Guillaume Meunier : Un bâtiment tout seul n’arrivera jamais à être neutre en carbone, et ce qu’on démontre aussi, c’est que finalement une entreprise n’arrivera jamais à être neutre toute seule en carbone etc… Si on élargie un peu l’échelle, à l’échelle du quartier, on a toutes ces mutualisations possibles, que ce soit énergétique, de matière, on peut très bien imaginer à un moment donné démonter une partie d’un bâtiment pour reconstruire quelque chose ailleurs. Certains espaces vides pourraient servir de bureau, on pourrait avoir des mouvements un peu plus naturels des usages. L’hôpital, c’est presque déjà un quartier en lui-même : on peut y dormir, on y vit, on y mange, il y a des cycles qui sont globalement assez longs. Cette réflexion urbaine, il faut qu’on l’ait dans l’hôpital : quelles sont l’optimisation des flux de la matière et du carbone au sein de l’hôpital et comment on peut faire diffuser ça ? On pourrait tout à fait imaginer qu’un hôpital produise bien plus de chaleur et de froid nécessaire pour lui-même et le diffuse aux bâtiments autour. Dans les idées qu’on propose parfois, le fait de faire un chantier et d’avoir sur place les engins et les ouvriers pendant longtemps pour un hôpital, est ce qu’on ne pourrait pas s’en servir pour faire d’autre chose aux alentours. C’est un phénomène de gagnant / gagnant, où finalement on a des impacts déporter. Il y a un label d’état crée il n’y a pas longtemps, qui commence à proposer ces réflexions, le label bas carbone. Il permet de réguler la compensation et propose une méthode de calcul de compensation. Autant on entend beaucoup de greenwashing sur la compensation mais si c’est physiquement et intellectuellement juste pour moi il n’y a pas d’erreur et on ne fait qu’élargir l’échelle finalement.

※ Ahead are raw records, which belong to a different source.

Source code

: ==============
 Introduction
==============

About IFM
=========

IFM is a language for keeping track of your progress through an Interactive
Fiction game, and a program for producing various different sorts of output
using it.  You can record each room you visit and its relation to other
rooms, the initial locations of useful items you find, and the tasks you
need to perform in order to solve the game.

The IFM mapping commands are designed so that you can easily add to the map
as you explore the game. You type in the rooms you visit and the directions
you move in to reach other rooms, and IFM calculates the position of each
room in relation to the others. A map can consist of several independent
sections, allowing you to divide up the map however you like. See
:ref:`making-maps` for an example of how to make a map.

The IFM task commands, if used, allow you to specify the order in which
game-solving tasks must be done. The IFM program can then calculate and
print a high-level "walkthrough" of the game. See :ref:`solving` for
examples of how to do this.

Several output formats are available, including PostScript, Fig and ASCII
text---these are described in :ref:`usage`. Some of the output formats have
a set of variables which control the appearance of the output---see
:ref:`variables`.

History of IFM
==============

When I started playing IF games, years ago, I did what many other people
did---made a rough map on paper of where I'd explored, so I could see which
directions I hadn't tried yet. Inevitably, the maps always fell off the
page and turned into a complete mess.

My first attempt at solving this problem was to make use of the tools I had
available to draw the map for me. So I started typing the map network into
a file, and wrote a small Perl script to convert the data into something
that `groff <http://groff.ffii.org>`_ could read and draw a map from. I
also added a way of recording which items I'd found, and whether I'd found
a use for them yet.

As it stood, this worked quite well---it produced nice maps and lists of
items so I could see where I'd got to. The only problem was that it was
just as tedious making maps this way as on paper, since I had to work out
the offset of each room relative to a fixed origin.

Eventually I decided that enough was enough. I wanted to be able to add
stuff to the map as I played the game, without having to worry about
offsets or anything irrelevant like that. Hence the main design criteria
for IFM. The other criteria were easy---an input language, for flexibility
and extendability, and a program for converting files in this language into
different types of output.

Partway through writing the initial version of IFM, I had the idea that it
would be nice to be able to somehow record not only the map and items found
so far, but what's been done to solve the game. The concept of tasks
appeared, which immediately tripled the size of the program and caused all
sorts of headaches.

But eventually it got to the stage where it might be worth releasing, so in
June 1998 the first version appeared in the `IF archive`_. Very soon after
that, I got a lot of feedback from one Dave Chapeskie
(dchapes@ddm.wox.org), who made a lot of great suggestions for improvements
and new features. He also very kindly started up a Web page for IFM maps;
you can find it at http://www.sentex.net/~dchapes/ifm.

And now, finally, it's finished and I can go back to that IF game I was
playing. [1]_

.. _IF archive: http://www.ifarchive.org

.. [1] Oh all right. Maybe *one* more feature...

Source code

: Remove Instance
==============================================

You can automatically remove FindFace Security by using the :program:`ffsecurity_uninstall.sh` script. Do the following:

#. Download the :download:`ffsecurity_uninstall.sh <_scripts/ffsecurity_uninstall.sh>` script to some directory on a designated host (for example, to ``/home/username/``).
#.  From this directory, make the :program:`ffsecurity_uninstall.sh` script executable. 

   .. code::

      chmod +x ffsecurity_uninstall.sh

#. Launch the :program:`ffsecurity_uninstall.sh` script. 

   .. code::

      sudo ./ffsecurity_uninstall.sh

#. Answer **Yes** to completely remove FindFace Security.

#hopitaldufutur : Et un enjeu de durée de vie ?

Guillaume Meunier : Il y a les deux sujets à traiter, comment je réduis intrinsèquement le bilan et comment je prolonge la durée de vie, on ne peut pas séparer les deux. Quand on fait des bâtiments bioclimatiques et qu’on réduit tout ce qu’on peut faire ensuite on met la meilleure technologie ensuite on met des EnR mais d’abord le premier travail c’est de réduire le bilan carbone. Les contraintes dans un hôpital sont tel qu’on est assez vite limité sur ce qu’on peut faire en termes de bilan carbone. On fait déjà un très bon hôpital sur la matière lorsqu’on est à 900 kg de Co2. Il faut absolument qu’on puisse se dire il faut que mon hôpital soit 100% démontable et que je puisse récupérer l’ensemble de la matière. Si je veux rajouter un étage on peut se poser la question de surdimensionnement de la structure, mais je rajoute de la matière donc finalement je fais empirer mon bilan carbone. L’hôpital bas carbone doit se demander ce qu’il veut devenir et ici l’adaptabilité est une bonne solution même si on a tendance à surdimensionner un peu tout. L’enjeu majeur reste l’optimisation de la matière qui va avec l’optimisation des usages. Si on met 4 mètres de plafond partout ce sera surement très adaptable mais ce n’est pas très efficient, il y a donc un ratio à trouver entre les deux.

L’hôpital bas carbone doit se demander ce qu’il veut devenir et ici l’adaptabilité est une bonne solution même si on a tendance à surdimensionner un peu tout.

#hopitaldufutur : Le mot de la fin ?

Guillaume Meunier : Finalement, le carbone nous impose d’être beaucoup plus intelligent qu’on ne l’a été : on doit réfléchir à deux fois avant de faire des choix, parce qu’on sait qu’on impacte sur le long terme. Effectivement, dès qu’on parle en stock, en cycle de vie ou dans le futur, je trouve que le carbone redonne une très grande responsabilité à notre métier. C’est encore plus flagrant la ou l’hôpital est vraiment un objet qui est carboné, et il faut être d’autant plus intelligent dans tout nos choix et presque chaque trais de crayon, chaque ligne de description d’un projet doit porter la responsabilité de ce qu’on fait.

L’hôpital est vraiment un objet qui est carboné, et il faut être d’autant plus intelligent dans tout nos choix. Chaque trais de crayon, chaque ligne de description d’un projet doit porter la responsabilité de ce qu’on fait.